Nearly three full days later another whale was harpooned and drawn up to the main vessel. This time it was dead and the crew began to process the great beast. Several hours into the process of stripping the blubber and meat from the creature, one of the crewmen screamed out with great alarm “there be a man inside”.

Sure enough, there in the throat of the great beast dangled the legs of their missing comrade. They had harpooned the same whale that had broken free days earlier. Apparently, in its haste to escape, it had inadvertently swallowed the crewmember, and he had become lodged in its throat cavity.

Sadly, shipmates began to cut away the blubber to get to their friend. After a few minutes another cry rang out “he be alive, he be alive”! To the astonishment of the crew, their shipmate was still alive. His hair and skin had been bleached white by the enzymes present in the whale’s gullet, but he had been so perfectly positioned that he was able to breathe by the great mammal’s air intake and it had been enough to sustain his life.

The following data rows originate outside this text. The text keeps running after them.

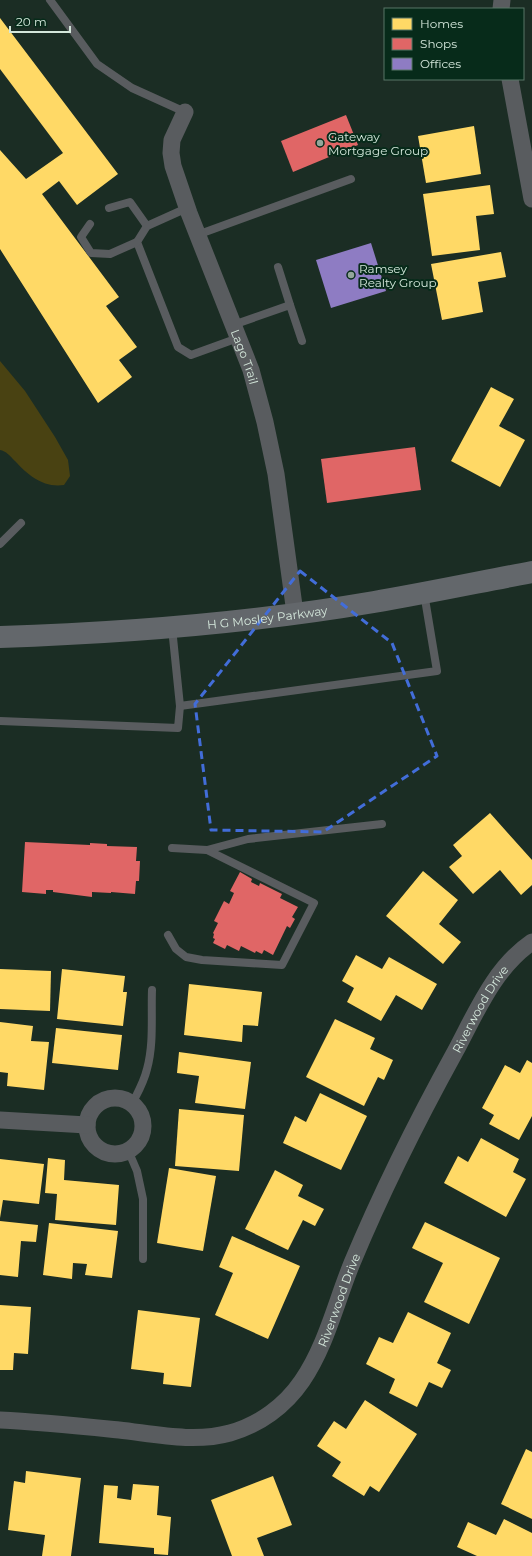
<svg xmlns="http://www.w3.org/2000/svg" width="532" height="1556" viewBox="0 0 532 1556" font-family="Montserrat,sans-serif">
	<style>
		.water { fill: #494212 }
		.homes { fill: #ffd966 }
		.shops { fill: #e06666 }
		.offices { fill: #8e7cc3 }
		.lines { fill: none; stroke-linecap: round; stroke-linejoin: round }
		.lane { stroke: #595c5f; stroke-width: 8 }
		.street { stroke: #595c5f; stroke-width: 17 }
		.secondary { stroke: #63676b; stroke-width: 22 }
		.marked { fill: none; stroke: #426dd9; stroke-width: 3; stroke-dasharray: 8 5; stroke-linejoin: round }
		.poi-dot { fill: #93a69b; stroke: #072b1a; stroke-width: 1.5 }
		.labels { text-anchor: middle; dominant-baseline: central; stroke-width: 4; stroke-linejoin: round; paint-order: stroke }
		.poi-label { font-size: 12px; fill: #d4e7db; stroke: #072b1a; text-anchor: start }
		.street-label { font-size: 12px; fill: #d4e7db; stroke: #072b1a }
	</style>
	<rect width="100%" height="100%" fill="#1b2d24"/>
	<!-- water -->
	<path class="water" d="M 0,361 L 25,391 L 55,437 L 68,460 L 70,476 L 64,485 C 43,488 28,475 15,461 C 10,456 6,451 0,450 Z"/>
	<!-- homes -->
	<g class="homes">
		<path d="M 0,18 L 118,174 L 77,205 L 59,181 L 42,194 L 119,297 L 106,306 L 137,347 L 119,360 L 132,377 L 98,403 L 0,249 L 0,150 L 26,179 L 63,153 L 0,69 Z"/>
		<path d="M 474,126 L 481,174 L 426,183 L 418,136 Z"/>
		<path d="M 490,185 L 494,214 L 476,216 L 480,250 L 432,256 L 423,194 Z"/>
		<path d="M 501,252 L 506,277 L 478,282 L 483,312 L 442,320 L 431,264 Z"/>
		<path d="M 491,387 L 514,399 L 499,426 L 525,440 L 500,487 L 451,461 Z"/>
		<path d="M 490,813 L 532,860 L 532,885 L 521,895 L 500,870 L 473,894 L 449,867 L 462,856 L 453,845 Z"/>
		<path d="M 423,871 L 458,900 L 439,924 L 461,942 L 443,964 L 386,916 Z"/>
		<path d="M 356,955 L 382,969 L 389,957 L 437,984 L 422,1010 L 396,995 L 381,1021 L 347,1002 L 354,988 L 342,981 Z"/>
		<path d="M 0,969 L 51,971 L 50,1011 L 0,1009 Z"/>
		<path d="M 62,969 L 125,976 L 123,992 L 127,992 L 123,1026 L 57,1019 Z"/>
		<path d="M 189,984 L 262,992 L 258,1026 L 243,1025 L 242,1042 L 184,1035 Z"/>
		<path d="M 335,1019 L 375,1038 L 370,1049 L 393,1060 L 384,1080 L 378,1077 L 364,1106 L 306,1077 Z"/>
		<path d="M 0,1022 L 33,1026 L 31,1041 L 49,1042 L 44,1090 L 7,1086 L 8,1073 L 0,1072 Z"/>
		<path d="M 56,1028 L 122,1035 L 118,1070 L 52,1063 Z"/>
		<path d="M 179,1052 L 251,1062 L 245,1109 L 195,1103 L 199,1076 L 177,1073 Z"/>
		<path d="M 527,1060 L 532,1063 L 532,1116 L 519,1140 L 489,1124 L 494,1115 L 482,1108 L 505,1065 L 520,1073 Z"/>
		<path d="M 320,1093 L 367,1116 L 341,1170 L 283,1143 L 295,1116 L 306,1122 Z"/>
		<path d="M 179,1109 L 244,1115 L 239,1171 L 175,1166 Z"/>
		<path d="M 481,1138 L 519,1159 L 513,1172 L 526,1179 L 506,1217 L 444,1183 L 458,1156 L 468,1162 Z"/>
		<path d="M 48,1158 L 65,1160 L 64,1180 L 119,1185 L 116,1225 L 55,1220 L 57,1194 L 45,1193 Z"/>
		<path d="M 0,1159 L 44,1164 L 39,1204 L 3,1200 L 0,1218 Z"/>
		<path d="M 169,1168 L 216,1176 L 203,1251 L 157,1243 Z"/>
		<path d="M 275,1170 L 303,1185 L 298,1196 L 324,1209 L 315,1226 L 303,1220 L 288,1250 L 245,1229 Z"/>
		<path d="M 0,1221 L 38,1225 L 36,1242 L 21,1241 L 18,1277 L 0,1275 Z"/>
		<path d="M 425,1222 L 500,1258 L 469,1324 L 424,1302 L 443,1263 L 412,1248 Z"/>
		<path d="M 49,1223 L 118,1231 L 112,1278 L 85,1275 L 87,1264 L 73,1263 L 72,1279 L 43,1275 Z"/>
		<path d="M 232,1236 L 300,1266 L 268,1339 L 215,1315 L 233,1273 L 219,1267 Z"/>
		<path d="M 0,1305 L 31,1307 L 28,1354 L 14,1353 L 13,1370 L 0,1370 Z"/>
		<path d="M 138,1310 L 200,1318 L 191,1387 L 163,1384 L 164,1373 L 131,1369 Z"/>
		<path d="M 408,1312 L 451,1333 L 437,1363 L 451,1370 L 442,1388 L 429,1382 L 417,1407 L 389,1393 L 395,1379 L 366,1364 L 379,1337 L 393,1343 Z"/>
		<path d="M 365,1400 L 417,1434 L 379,1492 L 370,1486 L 364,1496 L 332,1476 L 341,1462 L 317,1446 L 334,1421 L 346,1429 Z"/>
		<path d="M 526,1449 L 532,1452 L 532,1519 L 501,1504 Z"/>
		<path d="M 26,1471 L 81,1478 L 71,1556 L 42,1556 L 45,1535 L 8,1530 L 14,1481 L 25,1483 Z"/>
		<path d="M 273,1476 L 292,1525 L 257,1538 L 264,1556 L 232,1556 L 211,1500 Z"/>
		<path d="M 133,1484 L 159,1486 L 157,1515 L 171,1517 L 168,1555 L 154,1554 L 154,1548 L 99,1543 L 104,1485 L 118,1486 L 117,1498 L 131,1500 Z"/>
		<path d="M 504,1519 L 532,1533 L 532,1556 L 477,1556 L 457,1547 L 468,1522 L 496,1535 Z"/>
	</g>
	<!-- shops -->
	<g class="shops">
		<path d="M 346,115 L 358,145 L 293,172 L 281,141 Z"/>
		<path d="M 415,447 L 421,490 L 327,503 L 321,459 Z"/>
		<path d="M 25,842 L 90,845 L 90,843 L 107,844 L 107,846 L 137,847 L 136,861 L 140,861 L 139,881 L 136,881 L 135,894 L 111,892 L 111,893 L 92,892 L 92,897 L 53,892 L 53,890 L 46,890 L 46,894 L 22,892 Z"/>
		<path d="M 240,872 L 252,879 L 251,882 L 259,886 L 260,883 L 282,894 L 280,898 L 298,907 L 292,917 L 295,919 L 290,928 L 287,926 L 273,955 L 264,950 L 262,954 L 256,951 L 255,953 L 241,946 L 239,951 L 227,945 L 225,949 L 213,943 L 215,939 L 213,938 L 214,934 L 213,933 L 218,923 L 214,921 L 224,901 L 229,904 L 234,893 L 230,891 Z"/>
	</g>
	<!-- offices -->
	<path class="offices" d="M 371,243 L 386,291 L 331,308 L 316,260 Z"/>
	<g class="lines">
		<!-- lane -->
		<g class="lane">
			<path d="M 50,0 L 97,64 L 132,88 L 185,112"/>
			<path d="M 109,208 L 130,202 L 147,226"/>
			<path d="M 187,208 L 147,226 L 137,242 L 178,347 L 191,355 L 238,338"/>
			<path d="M 90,224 L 81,237 L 91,253 L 110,254 L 137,242"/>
			<path d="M 197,235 L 351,179"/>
			<path d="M 278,267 L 290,305"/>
			<path d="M 233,325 L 290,305 L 302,341"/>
			<path d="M 0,544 L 21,523"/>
			<path d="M 180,706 L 437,671 L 424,593"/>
			<path d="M 0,721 L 178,728 L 180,706 L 172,628"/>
			<path d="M 207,850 L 248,839 L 382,824"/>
			<path d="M 168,935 L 176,949 L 186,957 L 202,960 L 282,965 L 314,903 L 207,850 L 172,848"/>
			<path d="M 132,1104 C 138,1092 144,1082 147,1069 C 154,1044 151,1016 152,990"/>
			<path d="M 128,1150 L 137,1171 L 143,1199 L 143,1259"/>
		</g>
		<!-- street -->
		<g class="street">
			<path d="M 501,9 L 502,0"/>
			<path d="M 510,79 L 532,199"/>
			<path id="s1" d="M 185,112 L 172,140 L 171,153 L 173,166 L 189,213 L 251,370 L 265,422 L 276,474 L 295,613"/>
			<circle cx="115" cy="1126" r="28"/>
			<path d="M 0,1120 L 87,1125"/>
			<path id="s2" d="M 0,1420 C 40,1422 79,1426 119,1430 C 155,1434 194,1443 230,1433 C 259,1425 285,1406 302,1381 C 326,1346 336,1302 352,1263 C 382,1191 417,1121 455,1052 C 476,1013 494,968 532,942"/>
		</g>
		<!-- secondary -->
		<path class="secondary" id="s3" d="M 0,637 C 125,633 251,623 374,602 C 427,593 479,582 532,572"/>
	</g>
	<!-- marked area -->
	<path class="marked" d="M 300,571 L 392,643 L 437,756 L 323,832 L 211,830 L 195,704 Z"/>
	<!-- markers -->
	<g class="poi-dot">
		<circle cx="320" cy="143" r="4"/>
		<circle cx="351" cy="275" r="4"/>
	</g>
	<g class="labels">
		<!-- poi labels -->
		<g class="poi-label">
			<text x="328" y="136">Gateway<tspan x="328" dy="14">Mortgage Group</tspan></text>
			<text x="359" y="268">Ramsey<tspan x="359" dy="14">Realty Group</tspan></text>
		</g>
		<!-- street labels -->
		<g class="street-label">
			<text stroke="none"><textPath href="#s1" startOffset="261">Lago Trail</textPath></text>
			<text stroke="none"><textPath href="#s3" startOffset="268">H G Mosley Parkway</textPath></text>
			<text stroke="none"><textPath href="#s2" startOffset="735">Riverwood Drive</textPath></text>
			<text stroke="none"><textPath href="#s2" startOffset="411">Riverwood Drive</textPath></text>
		</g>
	</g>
	<!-- legend -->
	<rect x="384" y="8" width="140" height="72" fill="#072b1a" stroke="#597667"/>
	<rect x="392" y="18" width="20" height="12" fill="#ffd966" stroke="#597667"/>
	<text x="420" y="28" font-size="12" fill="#d4e7db">Homes</text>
	<rect x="392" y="38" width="20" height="12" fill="#e06666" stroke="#597667"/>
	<text x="420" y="48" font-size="12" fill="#d4e7db">Shops</text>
	<rect x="392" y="58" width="20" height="12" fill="#8e7cc3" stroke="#597667"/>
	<text x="420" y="68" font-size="12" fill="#d4e7db">Offices</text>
	<!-- scale -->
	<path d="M10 26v6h60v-6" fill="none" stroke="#d4e7db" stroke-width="2"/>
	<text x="16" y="26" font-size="12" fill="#d4e7db" stroke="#072b1a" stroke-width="3" paint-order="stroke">20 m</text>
</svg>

The man was finally freed from his fleshy prison, but he was unconscious and there was little hope of his surviving. Surprisingly, several days later he regained consciousness and eventually made a full recovery.

The account is documented by the ship’s own logs and preserved in British archives. That believers would discount the ability of God to do on purpose what a whale could do by accident is one of the few things that has truly shocked this writer.